I’m using a DDNS service to make my home server available at a fixed domain name. I currently use a self signed certificate, but like to change to let’s encrypt. I have a general question regarding the security with DDNS:
Let’s say I got a lets encrypt certificate for my domain my.ddns.com , but for some reason (my server crashed etc.) I don’t update the IP at my DDNS service provider (after i got a new IP from my ISP), so that the DNS record still contains the old IP address.
Let’s also assume, that some other evil guy (lets call him eve) now gets the IP address assigned that previously was assigned to me and eve (for some reason) knows, that this IP is attached to my.ddns.com.
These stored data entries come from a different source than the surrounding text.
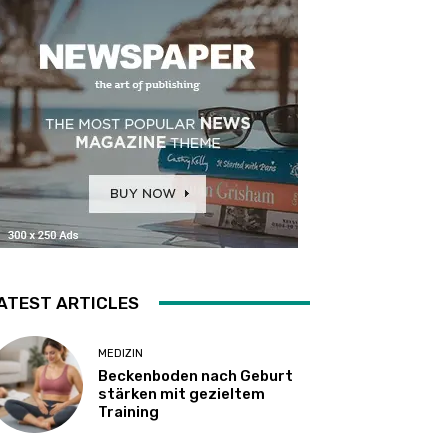
ATEST ARTICLES
MEDIZIN
Beckenboden nach Geburt
stärken mit gezieltem
Training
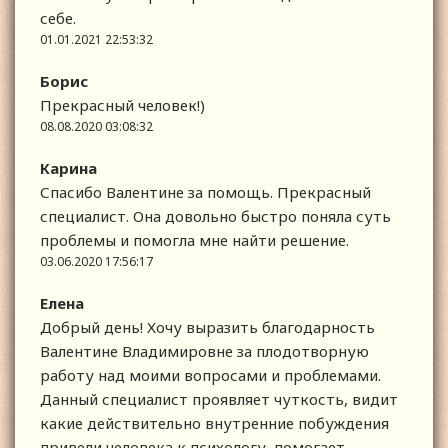
себе.
01.01.2021 22:53:32
Борис
Прекрасный человек!)
08.08.2020 03:08:32
Карина
Спасибо Валентине за помощь. Прекрасный
специалист. Она довольно быстро поняла суть
проблемы и помогла мне найти решение.
03.06.2020 17:56:17
Елена
Добрый день! Хочу выразить благодарность
Валентине Владимировне за плодотворную
работу над моими вопросами и проблемами.
Данный специалист проявляет чуткость, видит
какие действительно внутренние побуждения
привели человека к психологу, помогает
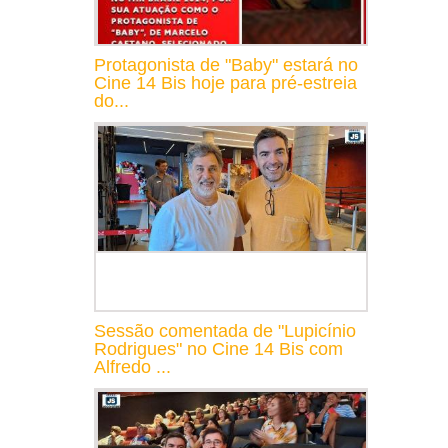
Protagonista de "Baby" estará no
Cine 14 Bis hoje para pré-estreia
do...
Sessão comentada de "Lupicínio
Rodrigues" no Cine 14 Bis com
Alfredo ...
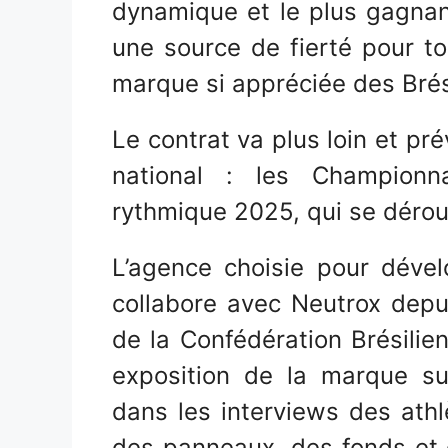
dynamique et le plus gagnan
une source de fierté pour to
marque si appréciée des Brés
Le contrat va plus loin et pr
national : les Champion
rythmique 2025, qui se déroul
L’agence choisie pour déve
collabore avec Neutrox depu
de la Confédération Brésil
exposition de la marque su
dans les interviews des athl
des panneaux, des fonds et 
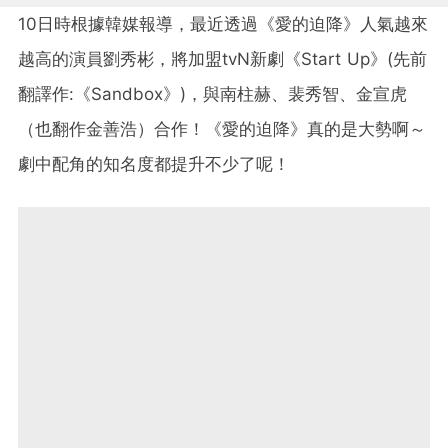
10日時根據韓媒報導，最近透過《愛的迫降》人氣越來
越高的演員劉秀彬，將加盟tvN新劇《Start Up》(先前
翻譯作:《Sandbox》)，與南柱赫、裴秀智、金宣虎
（也翻作金善浩）合作！《愛的迫降》真的是大勢啊～
劇中配角的知名度都提升不少了呢！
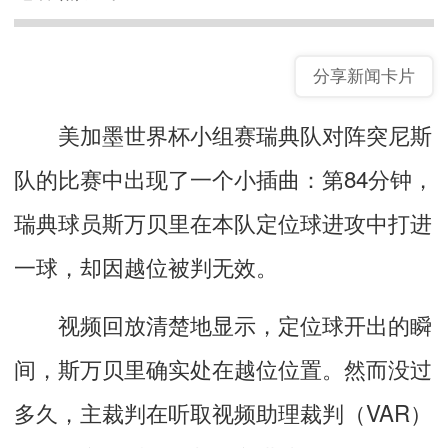
分享新闻卡片
美加墨世界杯小组赛瑞典队对阵突尼斯
队的比赛中出现了一个小插曲：第84分钟，
瑞典球员斯万贝里在本队定位球进攻中打进
一球，却因越位被判无效。
视频回放清楚地显示，定位球开出的瞬
间，斯万贝里确实处在越位位置。然而没过
多久，主裁判在听取视频助理裁判（VAR）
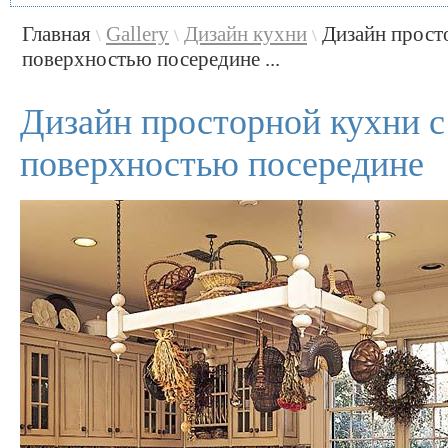
Главная
Gallery
Дизайн кухни
Дизайн прост
\
\
\
поверхностью посередине ...
Дизайн просторной кухни с
поверхностью посередине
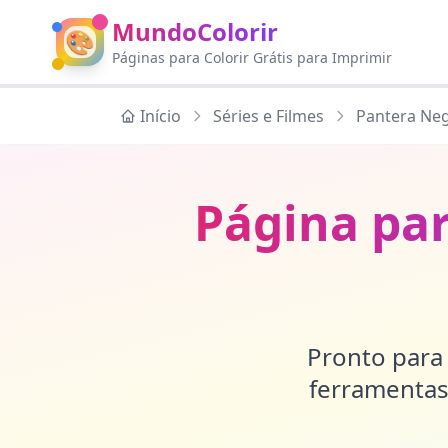
MundoColorir
🎨
Páginas para Colorir Grátis para Imprimir
Início
Séries e Filmes
Pantera Ne
Página par
Pronto para 
ferramentas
Is there any security mechanism, that prevents eve from also issuing a letsencryp certificate for my.ddns.com (or even any other provider of free ssl certificates)?
In terms of preventative mechanisms there aren’t any options available to you today that I can think of (other than trying to make sure the IP address is always correct). In terms of reactive mechanisms you could revoke Eve’s certificate once you’ve fixed the A record for the DDNS domain to point to an IP you control. You would need to follow the “Using a different authorized account” approach from this documentation page. The other two revocation options wouldn’t apply (Only Eve has the certificate private key and private key for the owning ACME account).
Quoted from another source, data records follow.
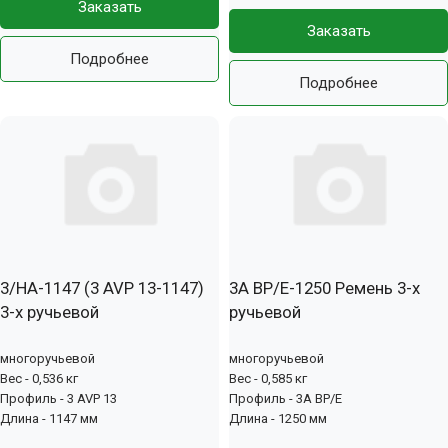
Заказать
Заказать
Подробнее
Подробнее
3/HA-1147 (3 AVP 13-1147)
3А BP/E-1250 Ремень 3-х
3-х ручьевой
ручьевой
многоручьевой
многоручьевой
Вес - 0,536 кг
Вес - 0,585 кг
Профиль - 3 AVP 13
Профиль - 3А BP/E
Длина - 1147 мм
Длина - 1250 мм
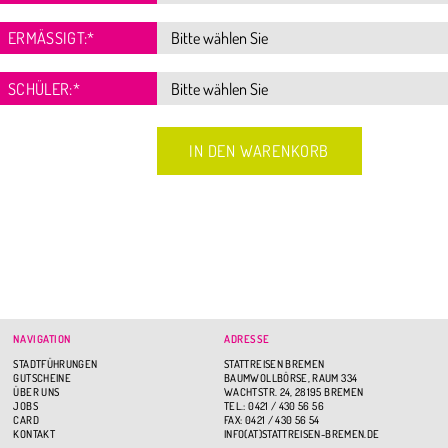
ERMÄSSIGT:
*
SCHÜLER:
*
NAVIGATION
ADRESSE
STADTFÜHRUNGEN
STATTREISEN BREMEN
GUTSCHEINE
BAUMWOLLBÖRSE, RAUM 334
ÜBER UNS
WACHTSTR. 24, 28195 BREMEN
JOBS
TEL.: 0421 / 430 56 56
CARD
FAX: 0421 / 430 56 54
KONTAKT
INFO(AT)STATTREISEN-BREMEN.DE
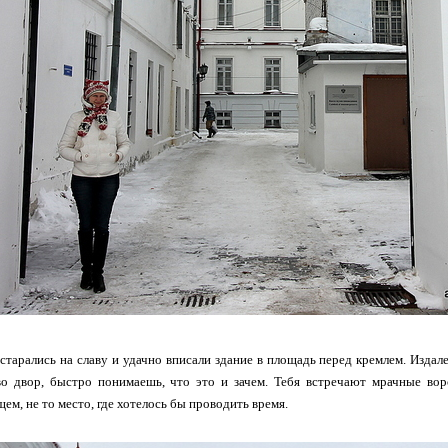
тарались на славу и удачно вписали здание в площадь перед кремлем. Издалек
во двор, быстро понимаешь, что это и зачем. Тебя встречают мрачные вор
ем, не то место, где хотелось бы проводить время.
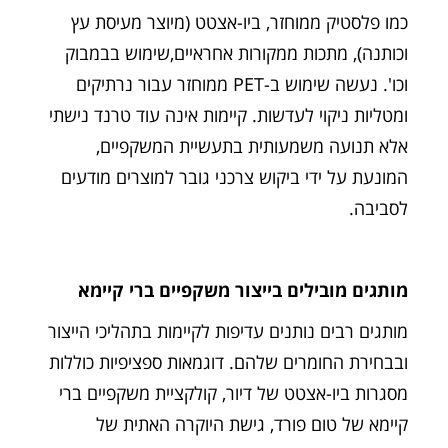
כמו פלסטיק ממוחזר, ביו-אצטט (מיוצר מעיסת עץ
וכותנה), מתכות ממקורות אחראיים,שימוש בבמבוק
וכו'. נעשה שימוש ב-PET ממוחזר עבור נרתיקים
ומטליות ניקוי לעדשות. קיימות אינה עוד טרנד נישתי
אלא תנועה משמעותית בתעשיית המשקפיים,
המונעת על ידי ביקוש צרכני גובר למוצרים מודעים
לסביבה.
מותגים מובילים בייצור משקפיים ברי קיימא
מותגים רבים נותנים עדיפות לקיימות בתהליכי הייצור
ובבחירת החומרים שלהם. דוגמאות ספציפיות כוללות
מסגרות ביו-אצטט של דיור, קולקציית משקפיים ברי
קיימא של טום פורד, גישת היוקרה האתית של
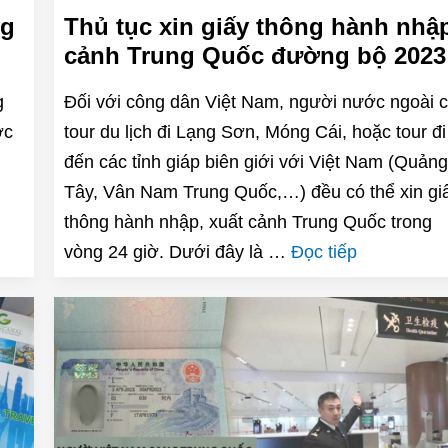
ng
Thủ tục xin giấy thông hành nhậ
cảnh Trung Quốc đường bộ 2023
g
Đối với công dân Việt Nam, người nước ngoài 
ợc
tour du lịch đi Lạng Sơn, Móng Cái, hoặc tour đi
đến các tỉnh giáp biên giới với Việt Nam (Quảng
Tây, Vân Nam Trung Quốc,…) đều có thể xin gi
thông hành nhập, xuất cảnh Trung Quốc trong
vòng 24 giờ. Dưới đây là …
Đọc tiếp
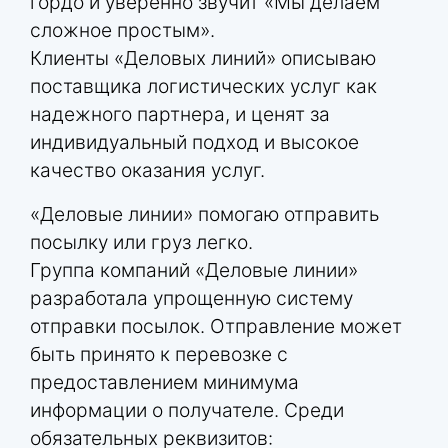
гордо и уверенно звучит «Мы делаем
сложное простым».
Клиенты «Деловых линий» описываю
поставщика логистических услуг как
надежного партнера, и ценят за
индивидуальный подход и высокое
качество оказания услуг.
«Деловые линии» помогаю отправить
посылку или груз легко.
Группа компаний «Деловые линии»
разработала упрощенную систему
отправки посылок. Отправление может
быть принято к перевозке с
предоставлением минимума
информации о получателе. Среди
обязательных реквизитов:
If you are able to set CAA records with the DynDNS provider for my.ddns.com (I suspect this may not be supported ) you might be able to use a new security feature in the near future when it becomes available in production as a preventative control.
RFC 8657 (“Certification Authority Authorization (CAA) Record Extensions for Account URI and Automatic Certificate Management Environment (ACME) Method Binding”) lets you set an accounturi value in the CAA record. Let’s Encrypt wouldn’t let any ACME accounts except the one listed issue certificates for the domain without updating the CAA record first, even if they could otherwise prove control of the domain (e.g. because of the stale IP address). You could use an accounturi CAA record to restrict issuance to your own ACME account and Eve’s account wouldn’t be authorized.
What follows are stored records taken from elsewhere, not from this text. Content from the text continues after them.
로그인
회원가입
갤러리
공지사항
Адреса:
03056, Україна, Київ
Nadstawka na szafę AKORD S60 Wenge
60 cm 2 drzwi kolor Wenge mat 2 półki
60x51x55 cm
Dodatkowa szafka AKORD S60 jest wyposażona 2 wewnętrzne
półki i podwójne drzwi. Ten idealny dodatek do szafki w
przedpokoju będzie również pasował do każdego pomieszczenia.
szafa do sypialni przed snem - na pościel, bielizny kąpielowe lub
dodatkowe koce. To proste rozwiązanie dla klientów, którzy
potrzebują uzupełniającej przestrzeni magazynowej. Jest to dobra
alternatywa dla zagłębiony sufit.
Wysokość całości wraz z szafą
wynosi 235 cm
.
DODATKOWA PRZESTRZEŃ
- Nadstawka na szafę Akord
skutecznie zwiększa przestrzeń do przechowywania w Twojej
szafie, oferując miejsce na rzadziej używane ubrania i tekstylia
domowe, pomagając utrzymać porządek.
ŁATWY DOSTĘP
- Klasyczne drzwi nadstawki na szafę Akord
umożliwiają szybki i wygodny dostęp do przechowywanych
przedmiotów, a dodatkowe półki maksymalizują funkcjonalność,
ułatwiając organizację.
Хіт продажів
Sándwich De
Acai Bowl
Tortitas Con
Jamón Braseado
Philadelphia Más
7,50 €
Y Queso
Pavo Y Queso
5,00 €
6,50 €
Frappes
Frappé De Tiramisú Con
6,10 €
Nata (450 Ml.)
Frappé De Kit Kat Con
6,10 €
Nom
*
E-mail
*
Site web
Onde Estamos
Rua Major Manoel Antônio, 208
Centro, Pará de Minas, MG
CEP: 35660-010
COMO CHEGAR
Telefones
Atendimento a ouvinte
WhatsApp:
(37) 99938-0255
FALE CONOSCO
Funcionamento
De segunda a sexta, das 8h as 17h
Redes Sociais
Let’s Encrypt has support for RFC 8657 in staging, but it isn’t yet supported in production. Support is pending some procedural work with the CA/Browser Forum that’s on the go now.
Hope that helps. Thanks for the question, it was interesting to noodle about
If you’re able to set CAA records you could use a RFC 6844 CAA record that sets an "issuer" policy that only allows the CAs you use (e.g. Let’s Encrypt) to issue for the domain. Our CAA docs have more info. Other CAs are required to check these CAA records and refuse to issue if they are not included as an issuer. This would prevent Eve from using a different SSL certificate provider than ones you allow.
In the situation you describe, eve legitimately controls, through your negligence, my.ddns.com. He shouldn’t, but he does. You should not expect favorable outcomes when you give your adversaries advantages like this.
When you get back the control of your domain via updating the DNS record to point your current IP, the certificate issued by “Eve” could not even be used practically. Clients will not connect to the old IP address, so the malicious certificate will not be presented to them.